WHAT THE TASK REQUIRES: Reproduce the data below line for line, keeping every word and mark unchanged.

MATERIAL TO PROCESS:
□ □ □ □

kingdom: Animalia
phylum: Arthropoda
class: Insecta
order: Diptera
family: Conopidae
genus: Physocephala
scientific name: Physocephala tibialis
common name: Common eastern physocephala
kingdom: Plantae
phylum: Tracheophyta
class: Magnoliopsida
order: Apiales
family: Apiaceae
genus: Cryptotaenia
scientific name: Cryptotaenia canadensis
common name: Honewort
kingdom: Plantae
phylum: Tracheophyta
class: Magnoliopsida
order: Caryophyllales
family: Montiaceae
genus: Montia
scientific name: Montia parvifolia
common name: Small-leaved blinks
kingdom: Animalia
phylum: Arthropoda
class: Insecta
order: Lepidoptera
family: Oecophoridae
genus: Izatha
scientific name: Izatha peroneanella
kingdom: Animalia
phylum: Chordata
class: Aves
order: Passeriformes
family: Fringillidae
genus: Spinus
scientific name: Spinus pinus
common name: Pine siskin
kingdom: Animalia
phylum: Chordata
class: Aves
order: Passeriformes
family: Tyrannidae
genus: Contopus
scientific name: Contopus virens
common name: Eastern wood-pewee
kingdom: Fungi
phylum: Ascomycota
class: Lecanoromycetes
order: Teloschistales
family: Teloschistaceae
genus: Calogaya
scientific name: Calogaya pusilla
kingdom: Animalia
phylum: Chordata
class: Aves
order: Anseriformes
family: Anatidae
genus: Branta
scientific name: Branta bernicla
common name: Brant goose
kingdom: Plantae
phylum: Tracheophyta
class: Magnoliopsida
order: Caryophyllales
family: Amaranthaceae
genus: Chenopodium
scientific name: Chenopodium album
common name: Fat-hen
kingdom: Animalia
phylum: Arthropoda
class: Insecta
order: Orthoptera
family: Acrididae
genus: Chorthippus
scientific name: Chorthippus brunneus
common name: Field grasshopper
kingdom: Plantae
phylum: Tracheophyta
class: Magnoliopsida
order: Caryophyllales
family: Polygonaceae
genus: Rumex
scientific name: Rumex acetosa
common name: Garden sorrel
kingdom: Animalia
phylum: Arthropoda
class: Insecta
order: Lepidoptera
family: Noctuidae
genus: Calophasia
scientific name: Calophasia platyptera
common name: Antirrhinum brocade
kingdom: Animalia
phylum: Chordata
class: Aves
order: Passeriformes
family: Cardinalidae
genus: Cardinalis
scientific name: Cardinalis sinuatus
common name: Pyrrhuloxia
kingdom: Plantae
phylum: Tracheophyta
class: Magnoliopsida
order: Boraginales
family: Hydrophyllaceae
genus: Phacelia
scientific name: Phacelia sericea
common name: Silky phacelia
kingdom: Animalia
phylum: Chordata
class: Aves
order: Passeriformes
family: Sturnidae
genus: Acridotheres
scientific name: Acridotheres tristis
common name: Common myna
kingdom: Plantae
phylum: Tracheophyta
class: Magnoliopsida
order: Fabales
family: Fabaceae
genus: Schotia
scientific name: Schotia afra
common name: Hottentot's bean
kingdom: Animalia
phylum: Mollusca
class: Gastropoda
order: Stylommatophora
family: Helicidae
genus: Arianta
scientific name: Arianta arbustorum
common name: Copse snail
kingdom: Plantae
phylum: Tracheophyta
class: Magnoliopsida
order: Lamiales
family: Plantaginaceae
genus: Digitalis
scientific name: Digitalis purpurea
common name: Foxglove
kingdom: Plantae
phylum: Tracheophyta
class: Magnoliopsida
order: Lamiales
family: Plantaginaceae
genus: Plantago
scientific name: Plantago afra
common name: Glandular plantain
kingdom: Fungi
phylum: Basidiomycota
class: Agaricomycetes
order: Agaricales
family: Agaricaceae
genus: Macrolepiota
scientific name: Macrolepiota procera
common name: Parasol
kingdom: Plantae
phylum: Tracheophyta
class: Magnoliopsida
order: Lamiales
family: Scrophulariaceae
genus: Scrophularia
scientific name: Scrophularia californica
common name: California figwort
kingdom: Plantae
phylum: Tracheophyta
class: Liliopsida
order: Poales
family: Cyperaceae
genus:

□ □ □ □

TASK SOLUTION:
kingdom: Animalia
phylum: Arthropoda
class: Insecta
order: Diptera
family: Conopidae
genus: Physocephala
scientific name: Physocephala tibialis
common name: Common eastern physocephala
kingdom: Plantae
phylum: Tracheophyta
class: Magnoliopsida
order: Apiales
family: Apiaceae
genus: Cryptotaenia
scientific name: Cryptotaenia canadensis
common name: Honewort
kingdom: Plantae
phylum: Tracheophyta
class: Magnoliopsida
order: Caryophyllales
family: Montiaceae
genus: Montia
scientific name: Montia parvifolia
common name: Small-leaved blinks
kingdom: Animalia
phylum: Arthropoda
class: Insecta
order: Lepidoptera
family: Oecophoridae
genus: Izatha
scientific name: Izatha peroneanella
kingdom: Animalia
phylum: Chordata
class: Aves
order: Passeriformes
family: Fringillidae
genus: Spinus
scientific name: Spinus pinus
common name: Pine siskin
kingdom: Animalia
phylum: Chordata
class: Aves
order: Passeriformes
family: Tyrannidae
genus: Contopus
scientific name: Contopus virens
common name: Eastern wood-pewee
kingdom: Fungi
phylum: Ascomycota
class: Lecanoromycetes
order: Teloschistales
family: Teloschistaceae
genus: Calogaya
scientific name: Calogaya pusilla
kingdom: Animalia
phylum: Chordata
class: Aves
order: Anseriformes
family: Anatidae
genus: Branta
scientific name: Branta bernicla
common name: Brant goose
kingdom: Plantae
phylum: Tracheophyta
class: Magnoliopsida
order: Caryophyllales
family: Amaranthaceae
genus: Chenopodium
scientific name: Chenopodium album
common name: Fat-hen
kingdom: Animalia
phylum: Arthropoda
class: Insecta
order: Orthoptera
family: Acrididae
genus: Chorthippus
scientific name: Chorthippus brunneus
common name: Field grasshopper
kingdom: Plantae
phylum: Tracheophyta
class: Magnoliopsida
order: Caryophyllales
family: Polygonaceae
genus: Rumex
scientific name: Rumex acetosa
common name: Garden sorrel
kingdom: Animalia
phylum: Arthropoda
class: Insecta
order: Lepidoptera
family: Noctuidae
genus: Calophasia
scientific name: Calophasia platyptera
common name: Antirrhinum brocade
kingdom: Animalia
phylum: Chordata
class: Aves
order: Passeriformes
family: Cardinalidae
genus: Cardinalis
scientific name: Cardinalis sinuatus
common name: Pyrrhuloxia
kingdom: Plantae
phylum: Tracheophyta
class: Magnoliopsida
order: Boraginales
family: Hydrophyllaceae
genus: Phacelia
scientific name: Phacelia sericea
common name: Silky phacelia
kingdom: Animalia
phylum: Chordata
class: Aves
order: Passeriformes
family: Sturnidae
genus: Acridotheres
scientific name: Acridotheres tristis
common name: Common myna
kingdom: Plantae
phylum: Tracheophyta
class: Magnoliopsida
order: Fabales
family: Fabaceae
genus: Schotia
scientific name: Schotia afra
common name: Hottentot's bean
kingdom: Animalia
phylum: Mollusca
class: Gastropoda
order: Stylommatophora
family: Helicidae
genus: Arianta
scientific name: Arianta arbustorum
common name: Copse snail
kingdom: Plantae
phylum: Tracheophyta
class: Magnoliopsida
order: Lamiales
family: Plantaginaceae
genus: Digitalis
scientific name: Digitalis purpurea
common name: Foxglove
kingdom: Plantae
phylum: Tracheophyta
class: Magnoliopsida
order: Lamiales
family: Plantaginaceae
genus: Plantago
scientific name: Plantago afra
common name: Glandular plantain
kingdom: Fungi
phylum: Basidiomycota
class: Agaricomycetes
order: Agaricales
family: Agaricaceae
genus: Macrolepiota
scientific name: Macrolepiota procera
common name: Parasol
kingdom: Plantae
phylum: Tracheophyta
class: Magnoliopsida
order: Lamiales
family: Scrophulariaceae
genus: Scrophularia
scientific name: Scrophularia californica
common name: California figwort
kingdom: Plantae
phylum: Tracheophyta
class: Liliopsida
order: Poales
family: Cyperaceae
genus:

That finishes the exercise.